Your assignment: Please say how many lines in the records contain the word "multicoloured", giving only the number.

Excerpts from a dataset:
"""

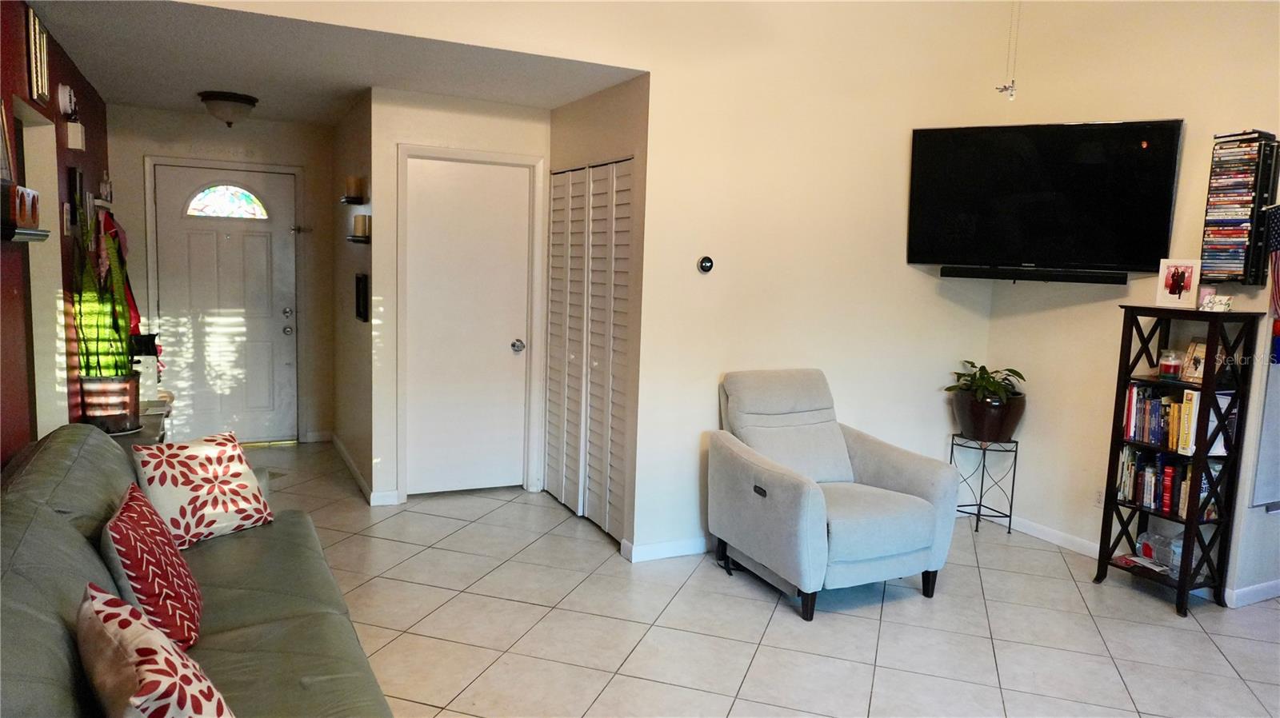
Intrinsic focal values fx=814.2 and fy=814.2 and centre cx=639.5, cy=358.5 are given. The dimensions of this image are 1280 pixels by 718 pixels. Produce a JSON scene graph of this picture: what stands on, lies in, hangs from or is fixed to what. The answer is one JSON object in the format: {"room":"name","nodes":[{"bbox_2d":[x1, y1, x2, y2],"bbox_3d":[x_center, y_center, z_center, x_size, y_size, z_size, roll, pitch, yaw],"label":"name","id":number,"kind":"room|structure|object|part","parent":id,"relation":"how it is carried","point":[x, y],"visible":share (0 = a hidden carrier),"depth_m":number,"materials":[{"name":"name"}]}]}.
{"room":"living room","nodes":[
{"label":"living room","id":0,"kind":"room"},
{"bbox_2d":[0,0,112,468],"bbox_3d":[-2.038,-0.069,2.323,0.133,2.503,6.748,-1,8,-26],"label":"red wall","id":1,"kind":"structure","parent":0,"point":[89,122],"depth_m":3.54,"materials":[{"name":"red paint"}]},
{"bbox_2d":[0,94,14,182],"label":"picture frame","id":2,"kind":"object","parent":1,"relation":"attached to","point":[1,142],"visible":0.95,"depth_m":2.83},
{"bbox_2d":[1,225,49,241],"bbox_3d":[-2.139,-0.421,2.784,0.131,0.040,0.498,-1,8,-26],"label":"wall shelf","id":3,"kind":"object","parent":1,"relation":"attached to","point":[40,236],"visible":0.87,"depth_m":2.74,"materials":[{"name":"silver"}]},
{"bbox_2d":[0,183,40,229],"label":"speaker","id":4,"kind":"object","parent":3,"relation":"on","point":[33,208],"visible":0.99,"depth_m":2.70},
{"bbox_2d":[25,6,50,105],"bbox_3d":[-2.452,-1.217,3.309,0.030,0.347,0.279,-1,8,-26],"label":"picture frame","id":5,"kind":"object","parent":1,"relation":"attached to","point":[40,81],"visible":0.99,"depth_m":3.27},
{"bbox_2d":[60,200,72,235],"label":"picture frame","id":6,"kind":"object","parent":1,"relation":"attached to","point":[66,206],"visible":0.98,"depth_m":3.84,"materials":[{"name":"white"}]},
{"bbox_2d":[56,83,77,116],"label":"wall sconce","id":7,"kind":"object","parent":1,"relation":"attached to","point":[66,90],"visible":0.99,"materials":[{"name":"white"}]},
{"bbox_2d":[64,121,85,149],"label":"wall box","id":8,"kind":"object","parent":1,"relation":"attached to","point":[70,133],"visible":0.99,"depth_m":3.94,"materials":[{"name":"white"}]},
{"bbox_2d":[68,166,84,230],"bbox_3d":[-2.860,-0.814,4.148,0.031,0.309,0.247,-1,8,-26],"label":"picture frame","id":9,"kind":"object","parent":1,"relation":"attached to","point":[75,181],"visible":0.96,"depth_m":4.06,"materials":[{"name":"black"}]},
{"bbox_2d":[103,213,144,348],"bbox_3d":[-3.138,-0.432,4.900,0.214,0.955,0.447,-1,8,-26],"label":"red garment","id":10,"kind":"object","parent":1,"relation":"hanging from","point":[133,313],"visible":0.32,"depth_m":4.85,"materials":[{"name":"red fabric"}]},
{"bbox_2d":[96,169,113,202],"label":"figurine","id":11,"kind":"object","parent":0,"point":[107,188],"visible":0.93,"depth_m":4.93,"materials":[{"name":"white"}]},
{"bbox_2d":[106,104,335,443],"bbox_3d":[-3.070,-0.551,6.067,1.655,2.457,0.134,-1,8,-26],"label":"entry wall","id":12,"kind":"structure","parent":0,"point":[288,126],"depth_m":6.06,"materials":[{"name":"paint"}]},
{"bbox_2d":[152,161,299,447],"bbox_3d":[-3.033,-0.337,6.033,0.923,2.047,0.116,-1,8,-26],"label":"front door","id":13,"kind":"structure","parent":12,"relation":"in","point":[288,236],"depth_m":6.06,"materials":[{"name":"white paint"}]},
{"bbox_2d":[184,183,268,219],"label":"fanlight window","id":14,"kind":"structure","parent":13,"relation":"in","point":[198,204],"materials":[{"name":"glass"}]},
{"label":"deadbolt","id":15,"kind":"part","parent":13,"relation":"part of","materials":[{"name":"silver metal"}]},
{"bbox_2d":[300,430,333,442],"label":"baseboard","id":16,"kind":"structure","parent":12,"relation":"attached to","point":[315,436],"depth_m":6.41,"materials":[{"name":"white paint"}]},
{"bbox_2d":[27,0,640,125],"bbox_3d":[-1.672,-1.581,4.495,2.658,0.114,3.145,-1,8,-26],"label":"ceiling","id":17,"kind":"structure","parent":0,"point":[138,101],"depth_m":4.00,"materials":[{"name":"white paint"}]},
{"bbox_2d":[198,90,258,126],"bbox_3d":[-2.555,-1.541,5.072,0.336,0.186,0.336,-1,8,-26],"label":"ceiling light","id":18,"kind":"object","parent":17,"relation":"attached to","point":[244,99],"visible":0.99,"depth_m":4.97,"materials":[{"name":"brown"}]},
{"bbox_2d":[328,90,375,502],"bbox_3d":[-1.914,-0.445,5.529,0.127,2.475,1.669,-1,8,-26],"label":"hallway side wall","id":19,"kind":"structure","parent":0,"point":[353,329],"depth_m":5.35,"materials":[{"name":"paint"}]},
{"bbox_2d":[340,194,367,204],"bbox_3d":[-1.745,-0.955,4.959,0.130,0.044,0.312,-1,8,-26],"label":"wall shelf","id":20,"kind":"object","parent":19,"relation":"attached to","point":[353,202],"visible":0.78,"depth_m":4.86,"materials":[{"name":"black"}]},
{"bbox_2d":[344,175,363,200],"bbox_3d":[-1.703,-1.017,4.853,0.097,0.141,0.100,-1,8,-26],"label":"candle","id":21,"kind":"object","parent":20,"relation":"on","point":[355,192],"visible":0.93,"depth_m":4.81,"materials":[{"name":"wax"}]},
{"bbox_2d":[346,233,371,243],"bbox_3d":[-1.678,-0.712,4.884,0.140,0.041,0.305,-1,8,-26],"label":"wall shelf","id":22,"kind":"object","parent":19,"relation":"attached to","point":[355,240],"visible":0.65,"depth_m":4.80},
{"bbox_2d":[352,213,369,236],"bbox_3d":[-1.633,-0.778,4.762,0.090,0.129,0.091,-1,8,-26],"label":"candle","id":23,"kind":"object","parent":22,"relation":"on","point":[359,226],"visible":0.95,"depth_m":4.73,"materials":[{"name":"wax"}]},
{"bbox_2d":[354,272,369,322],"bbox_3d":[-1.688,-0.367,4.944,0.033,0.281,0.301,-1,8,-26],"label":"picture","id":24,"kind":"object","parent":19,"relation":"attached to","point":[359,282],"visible":0.98,"depth_m":4.91,"materials":[{"name":"black"}]},
{"bbox_2d":[328,435,398,505],"bbox_3d":[-2.012,0.739,5.594,0.203,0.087,1.753,-1,8,-26],"label":"baseboard","id":25,"kind":"structure","parent":19,"relation":"attached to","point":[346,457],"depth_m":5.27,"materials":[{"name":"white paint"}]},
{"bbox_2d":[369,85,552,506],"bbox_3d":[-1.064,-0.351,5.029,1.034,2.443,0.129,-1,8,-26],"label":"closet wall","id":26,"kind":"structure","parent":0,"point":[514,130],"depth_m":4.79,"materials":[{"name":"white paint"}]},
{"bbox_2d":[400,152,529,494],"bbox_3d":[-1.072,-0.139,5.030,0.776,2.050,0.105,-1,8,-26],"label":"closet door","id":27,"kind":"structure","parent":26,"relation":"in","point":[506,354],"depth_m":5.04,"materials":[{"name":"white paint"}]},
{"bbox_3d":[-0.769,-0.074,5.130,0.067,0.066,0.080,-1,8,-26],"label":"doorknob","id":28,"kind":"part","parent":27,"relation":"part of","materials":[{"name":"silver metal"}]},
{"bbox_2d":[170,0,1018,558],"bbox_3d":[-0.093,-0.654,3.940,5.105,3.377,0.139,-1,8,-26],"label":"center wall","id":29,"kind":"structure","parent":0,"point":[890,149],"depth_m":4.28,"materials":[{"name":"beige paint"}]},
{"bbox_2d":[621,536,710,562],"bbox_3d":[0.637,0.972,4.383,1.516,0.081,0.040,-1,8,-26],"label":"baseboard","id":30,"kind":"structure","parent":29,"relation":"attached to","point":[683,546],"depth_m":4.18,"materials":[{"name":"white paint"}]},
{"bbox_2d":[697,255,714,272],"bbox_3d":[0.340,-0.482,4.178,0.079,0.085,0.028,-1,8,-26],"label":"thermostat","id":31,"kind":"object","parent":29,"relation":"attached to","point":[706,261],"visible":0.99,"depth_m":4.17,"materials":[{"name":"black plastic"}]},
{"bbox_2d":[546,73,649,552],"bbox_3d":[-0.253,-0.284,4.652,0.136,2.458,1.300,-1,8,-26],"label":"closet wall","id":32,"kind":"structure","parent":0,"point":[612,99],"depth_m":4.25,"materials":[{"name":"beige paint"}]},
{"bbox_2d":[545,158,633,541],"bbox_3d":[-0.326,-0.081,4.696,0.072,2.028,1.125,-1,8,-26],"label":"louvered closet door","id":33,"kind":"structure","parent":32,"relation":"in","point":[566,498],"depth_m":4.63,"materials":[{"name":"white"}]},
{"bbox_2d":[239,439,1279,717],"bbox_3d":[0.156,1.188,3.188,5.756,0.100,8.371,-1,8,-26],"label":"tile floor","id":34,"kind":"structure","parent":0,"point":[788,621],"depth_m":3.42,"materials":[{"name":"beige tile"}]},
{"bbox_2d":[104,395,173,447],"bbox_3d":[-2.693,0.610,4.282,0.401,0.633,0.981,-1,8,-26],"label":"console table","id":35,"kind":"object","parent":34,"relation":"on","point":[144,430],"visible":0.15,"depth_m":4.17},
{"bbox_2d":[80,373,142,434],"bbox_3d":[-2.614,0.213,4.014,0.275,0.257,0.280,-1,8,-26],"label":"plant pot","id":36,"kind":"object","parent":35,"relation":"on","point":[133,402],"visible":0.72,"depth_m":3.92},
{"bbox_2d":[72,208,137,378],"bbox_3d":[-2.551,-0.216,3.869,0.297,0.985,0.333,-1,8,-26],"label":"snake plant","id":37,"kind":"object","parent":36,"relation":"in","point":[86,361],"visible":0.74,"depth_m":3.84,"materials":[{"name":"green plant"}]},
{"bbox_2d":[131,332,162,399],"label":"box","id":38,"kind":"object","parent":35,"relation":"on","point":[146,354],"visible":0.42,"depth_m":4.55,"materials":[{"name":"white"}]},
{"bbox_2d":[0,424,401,717],"bbox_3d":[-1.196,0.780,1.987,1.014,0.915,2.474,-1,8,-26],"label":"sofa","id":39,"kind":"object","parent":34,"relation":"on","point":[77,450],"visible":0.81,"depth_m":2.05,"materials":[{"name":"leather"}]},
{"bbox_2d":[97,485,201,654],"bbox_3d":[-1.284,0.552,2.140,0.219,0.366,0.457,-1,8,-26],"label":"red pillow","id":40,"kind":"object","parent":39,"relation":"on","point":[126,548],"visible":0.9,"depth_m":2.01,"materials":[{"name":"red fabric"}]},
{"bbox_2d":[77,582,232,717],"bbox_3d":[-0.909,0.642,1.530,0.486,0.372,0.242,9,9,44],"label":"throw pillow","id":41,"kind":"object","parent":39,"relation":"on","point":[142,671],"visible":1,"depth_m":1.45,"materials":[{"name":"fabric"}]},
{"bbox_2d":[128,432,275,548],"bbox_3d":[-1.556,0.468,2.920,0.262,0.347,0.443,6,8,30],"label":"throw pillow","id":42,"kind":"object","parent":39,"relation":"on","point":[237,470],"visible":0.96,"depth_m":2.84,"materials":[{"name":"white fabric"}]},
{"bbox_2d":[707,368,960,622],"bbox_3d":[0.876,0.589,3.912,0.899,0.970,1.002,-1,8,-26],"label":"recliner","id":43,"kind":"object","parent":34,"relation":"on","point":[790,491],"visible":0.99,"depth_m":3.75,"materials":[{"name":"grey fabric"}]},
{"bbox_2d":[948,434,1019,538],"bbox_3d":[2.017,0.741,4.794,0.335,0.546,0.338,-1,8,-26],"label":"plant stand","id":44,"kind":"object","parent":34,"relation":"on","point":[1010,516],"visible":0.83,"depth_m":4.74,"materials":[{"name":"black metal"}]},
{"bbox_2d":[952,389,1026,442],"bbox_3d":[2.051,0.347,4.812,0.395,0.266,0.394,-1,8,-26],"label":"plant pot","id":45,"kind":"object","parent":44,"relation":"on","point":[998,430],"visible":0.8,"depth_m":4.67,"materials":[{"name":"brown ceramic"}]},
{"bbox_2d":[945,361,1027,403],"bbox_3d":[2.018,0.157,4.773,0.443,0.257,0.451,-1,8,-26],"label":"potted plant","id":46,"kind":"object","parent":45,"relation":"in","point":[1014,373],"visible":0.83,"depth_m":4.71,"materials":[{"name":"green plant"}]},
{"bbox_2d":[1092,304,1263,617],"bbox_3d":[2.526,0.458,3.842,0.317,1.370,0.490,-1,8,-26],"label":"bookshelf","id":47,"kind":"object","parent":34,"relation":"on","point":[1121,389],"visible":0.86,"depth_m":3.76,"materials":[{"name":"black wood"}]},
{"bbox_2d":[1135,529,1182,574],"bbox_3d":[2.543,0.928,3.940,0.149,0.175,0.260,-1,8,-26],"label":"plastic container","id":48,"kind":"object","parent":47,"relation":"in","point":[1177,562],"visible":0.65,"depth_m":3.92,"materials":[{"name":"clear plastic"}]},
{"bbox_2d":[1122,383,1196,453],"bbox_3d":[2.569,0.278,3.908,0.198,0.259,0.452,-1,8,-26],"label":"book row","id":49,"kind":"object","parent":47,"relation":"in","point":[1156,434],"visible":0.69,"depth_m":3.90,"materials":[{"name":"paper"}]},
{"bbox_2d":[1116,445,1216,520],"bbox_3d":[2.565,0.576,3.918,0.200,0.258,0.484,-1,8,-26],"label":"book row","id":50,"kind":"object","parent":47,"relation":"in","point":[1167,473],"visible":0.67,"depth_m":3.88,"materials":[{"name":"multicoloured paper"}]},
{"bbox_2d":[1157,349,1183,379],"bbox_3d":[2.502,0.028,3.841,0.098,0.131,0.098,-1,8,-26],"label":"candle jar","id":51,"kind":"object","parent":47,"relation":"in","point":[1165,366],"visible":0.99,"depth_m":3.81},
{"bbox_2d":[1156,258,1202,307],"bbox_3d":[2.524,-0.355,3.806,0.079,0.219,0.189,-1,8,-26],"label":"picture frame","id":52,"kind":"object","parent":47,"relation":"on","point":[1167,293],"visible":1,"depth_m":3.79,"materials":[{"name":"white wood"}]},
{"bbox_2d":[1180,339,1207,382],"bbox_3d":[2.572,0.016,3.739,0.082,0.187,0.138,0,7,-15],"label":"picture frame","id":53,"kind":"object","parent":47,"relation":"in","point":[1200,350],"visible":0.72,"depth_m":3.74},
{"bbox_2d":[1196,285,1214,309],"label":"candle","id":54,"kind":"object","parent":47,"relation":"on","point":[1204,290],"visible":0.62,"depth_m":3.73,"materials":[{"name":"pink wax"}]},
{"bbox_2d":[1200,293,1232,311],"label":"card","id":55,"kind":"object","parent":47,"relation":"on","point":[1218,304],"visible":1,"depth_m":3.63,"materials":[{"name":"white"}]},
{"bbox_2d":[994,0,1021,99],"bbox_3d":[1.509,-1.501,3.259,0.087,0.894,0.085,-1,8,-26],"label":"pull chain","id":56,"kind":"object","parent":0,"point":[1006,87],"visible":0.98,"depth_m":3.30,"materials":[{"name":"white metal"}]},
{"bbox_2d":[984,0,1279,610],"bbox_3d":[3.106,-0.496,3.186,0.137,3.487,4.045,-1,8,-26],"label":"right wall","id":57,"kind":"structure","parent":0,"point":[1200,215],"depth_m":4.31,"materials":[{"name":"beige paint"}]},
{"bbox_2d":[906,119,1185,275],"bbox_3d":[2.100,-0.845,4.329,1.257,0.775,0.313,6,8,28],"label":"television","id":58,"kind":"object","parent":57,"relation":"attached to","point":[1130,156],"visible":0.99,"depth_m":4.21,"materials":[{"name":"black"}]},
{"bbox_2d":[944,265,1127,283],"bbox_3d":[2.115,-0.450,4.392,0.885,0.061,0.099,6,8,27],"label":"soundbar","id":59,"kind":"object","parent":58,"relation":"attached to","point":[996,274],"visible":0.99,"depth_m":4.33,"materials":[{"name":"black plastic"}]},
{"bbox_2d":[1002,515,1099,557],"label":"baseboard","id":60,"kind":"structure","parent":57,"relation":"attached to","point":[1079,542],"depth_m":4.58,"materials":[{"name":"white paint"}]},
{"bbox_2d":[1093,488,1104,507],"bbox_3d":[2.463,0.748,4.353,0.009,0.115,0.070,-1,8,-26],"label":"wall socket","id":61,"kind":"object","parent":57,"relation":"attached to","point":[1098,498],"visible":0.59,"depth_m":4.36,"materials":[{"name":"white plastic"}]},
{"bbox_2d":[1197,129,1279,286],"bbox_3d":[2.748,-0.672,3.733,0.159,0.709,0.228,-1,8,-26],"label":"cd rack","id":62,"kind":"object","parent":57,"relation":"attached to","point":[1239,229],"visible":0.98,"depth_m":3.69,"materials":[{"name":"black metal"}]},
{"bbox_2d":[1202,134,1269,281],"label":"dvd cases","id":63,"kind":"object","parent":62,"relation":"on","point":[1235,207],"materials":[{"name":"multicoloured plastic"}]},
{"bbox_2d":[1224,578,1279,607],"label":"baseboard","id":64,"kind":"structure","parent":57,"relation":"attached to","point":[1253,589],"depth_m":3.83,"materials":[{"name":"white paint"}]},
{"bbox_2d":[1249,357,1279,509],"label":"whiteboard","id":65,"kind":"object","parent":57,"relation":"attached to","point":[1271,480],"visible":0.98,"depth_m":3.78,"materials":[{"name":"white"}]},
{"bbox_2d":[1263,204,1279,362],"bbox_3d":[2.883,-0.333,3.604,0.158,0.720,0.195,-1,8,-26],"label":"flag","id":66,"kind":"object","parent":57,"relation":"attached to","point":[1276,270],"visible":1,"depth_m":3.63,"materials":[{"name":"fabric"}]}
]}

"""

Response below: 2